Мушкетеры теперь на полном галопе неслись через луга, и лошадиные копыта с чмоканьем погружались в размокшую землю. Отряд мушкетеров, разделившись надвое, старался обойти табун с флангов. И с той и с другой стороны раздавались крики: брань табунщиков, угрозы мушкетеров. Один крестьянин, белокурый великан с висячими густыми усами, обвел окруживших его преследователей затравленным взглядом больших голубых глаз и круто осадил свою тяжело дышавшую кобылу. Теодор первый схватил ее за узду. Богатырь, весь пестрый от разноцветных заплат и штопки, со страху покрылся испариной. Он махнул рукой товарищам, словно говоря: «Ничего не поделаешь, сдавайся, братцы!» И прокричал что-то вовсе уж непонятное. Что они говорят, эти люди? Издали было видно, как двое других нерешительно переглянулись, видимо, поняв тщету дальнейшей борьбы. Вырвавшиеся вперед мушкетеры наставили на табунщиков пистолеты.
Теодор смотрел сейчас только на лошадей с залоснившейся от пота шерстью — в табуне были одногодки, непригодные для кавалерии, их придется оставить владельцам. Были тут и жеребцы, явно предназначавшиеся для завода, хотя многие своей тяжеловесностью походили на рабочих лошадей. Трепет этой укрощенной мощи, это колыхание грив… Теодор уже не смотрел, он рисовал.
Табунщики мало-помалу успокоились. Удето объявил им, что за поголовье будет уплачено. Впрочем, им-то от этого какой прок? Лошади не ихние, они сами люди подневольные — пасут чужой табун, принадлежащий здешнему главному воротиле, настоящему мироеду, полукрестьянину-полупомещику, — его прибытия приходилось ждать здесь, на лугу; дождик снова начался — тот тончайший дождик, что налетает порывами и засыпает человека мелкими, точно зерна мака, каплями. А когда кажется, что он вот-вот перестанет, он припускает с новой силой. Боже правый, неужели им мокнуть под дождем, ради того чтобы вступить в торг с каким-то пикардийским барышником! Барышник держался с господами офицерами раболепно и в то же время дерзко. Носил он куртку с отложным воротником и высокие сапоги и говорил почти что по-французски, а если и сбивался временами на местное наречие, то тут же спохватывался, но во всех случаях лошадь он называл не иначе, как «сивка». Само собой разумеется, он охотно продаст своих «сивок» солдатам его величества, слава богу, он честный роялист. Поначалу он, признаться, испугался: всякие ведь ходят слухи, а вдруг это пожаловали мятежники… Будто мало этот проклятый корсиканец перебрал у нас «сивок», загнал их в Россию, и они все там передохли, хорошо это, скажите сами! Но вам-то зачем всех забирать? Возьмите у каждого по малости. Рассекая хлыстом воздух, он твердил: «Мое дело сивками торговать. Я их люблю, своих сивок-то…» После чего велел отогнать в сторону тех животных, каких, видимо, решил не продавать, — явно самых лучших коней, а нам намеревался подсунуть старых одров. Пришлось покричать, позвякать золотом, пригрозить. А почему не эту или вот, скажем, не этого? Спор затягивался, и конца ему не было видно. Ну ладно, а почему вы не желаете продать нам вороного? Добрый конь…

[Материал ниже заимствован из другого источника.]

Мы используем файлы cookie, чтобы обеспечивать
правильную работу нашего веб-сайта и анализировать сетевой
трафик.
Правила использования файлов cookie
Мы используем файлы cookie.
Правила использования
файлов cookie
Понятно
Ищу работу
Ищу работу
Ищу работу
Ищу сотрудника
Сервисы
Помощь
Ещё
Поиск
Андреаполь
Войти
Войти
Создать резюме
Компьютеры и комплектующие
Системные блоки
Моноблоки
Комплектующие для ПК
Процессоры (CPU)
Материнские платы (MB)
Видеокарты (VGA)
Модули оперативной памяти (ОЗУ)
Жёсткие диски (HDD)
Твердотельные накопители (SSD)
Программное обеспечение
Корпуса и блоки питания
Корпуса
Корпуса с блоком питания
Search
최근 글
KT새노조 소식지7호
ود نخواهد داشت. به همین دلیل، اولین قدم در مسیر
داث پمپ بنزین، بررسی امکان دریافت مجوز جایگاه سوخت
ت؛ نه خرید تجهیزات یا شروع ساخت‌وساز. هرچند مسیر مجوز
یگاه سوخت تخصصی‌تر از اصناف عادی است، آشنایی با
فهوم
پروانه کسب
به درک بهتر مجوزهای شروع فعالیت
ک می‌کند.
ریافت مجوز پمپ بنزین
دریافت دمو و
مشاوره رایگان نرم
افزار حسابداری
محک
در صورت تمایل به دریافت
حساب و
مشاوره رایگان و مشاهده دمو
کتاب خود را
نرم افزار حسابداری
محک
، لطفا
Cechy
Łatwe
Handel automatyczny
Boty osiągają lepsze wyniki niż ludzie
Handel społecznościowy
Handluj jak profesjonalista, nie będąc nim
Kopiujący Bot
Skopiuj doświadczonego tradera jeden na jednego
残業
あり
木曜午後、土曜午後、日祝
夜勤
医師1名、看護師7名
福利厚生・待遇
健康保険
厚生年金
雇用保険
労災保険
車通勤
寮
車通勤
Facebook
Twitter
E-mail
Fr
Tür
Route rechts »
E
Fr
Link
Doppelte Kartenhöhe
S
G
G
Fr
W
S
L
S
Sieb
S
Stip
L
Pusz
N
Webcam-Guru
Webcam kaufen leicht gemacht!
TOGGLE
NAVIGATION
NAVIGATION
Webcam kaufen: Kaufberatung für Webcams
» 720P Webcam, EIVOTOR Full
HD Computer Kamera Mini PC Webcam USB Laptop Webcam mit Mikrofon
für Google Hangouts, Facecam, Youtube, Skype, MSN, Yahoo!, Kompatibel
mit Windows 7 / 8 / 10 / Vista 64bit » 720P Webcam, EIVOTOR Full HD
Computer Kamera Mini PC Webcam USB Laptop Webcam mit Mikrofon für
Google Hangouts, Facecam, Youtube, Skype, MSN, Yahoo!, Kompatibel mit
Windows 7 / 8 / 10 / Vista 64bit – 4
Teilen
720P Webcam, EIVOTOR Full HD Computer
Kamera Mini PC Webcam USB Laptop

— Господин капитан, — ответил барышник с запинкой, не зная, как величать Удето, — вороной мне и самому нужен — для завода. Разве вам такая сивка сгодится? Она с норовом… на ней никто из ваших не усидит… она под верхом не ходит.
— Ах, вот как! — заорал Удето. — Сейчас увидите!
И, повернувшись в седле, он обвел глазами своих подчиненных. Потом вдруг заметил Жерико:
— Слушайте, мушкетер! Покажите-ка этому барышнику, ходит вороной под верхом или нет.
И указал пальцем на коня. Теодор соскочил с Трика и подошел к вороному. Тот заржал и поднялся на дыбы. Барышник захихикал, похлопал хлыстом по своим сапожищам.
— Подожди малость!
Два его табунщика с трудом взнуздали коня.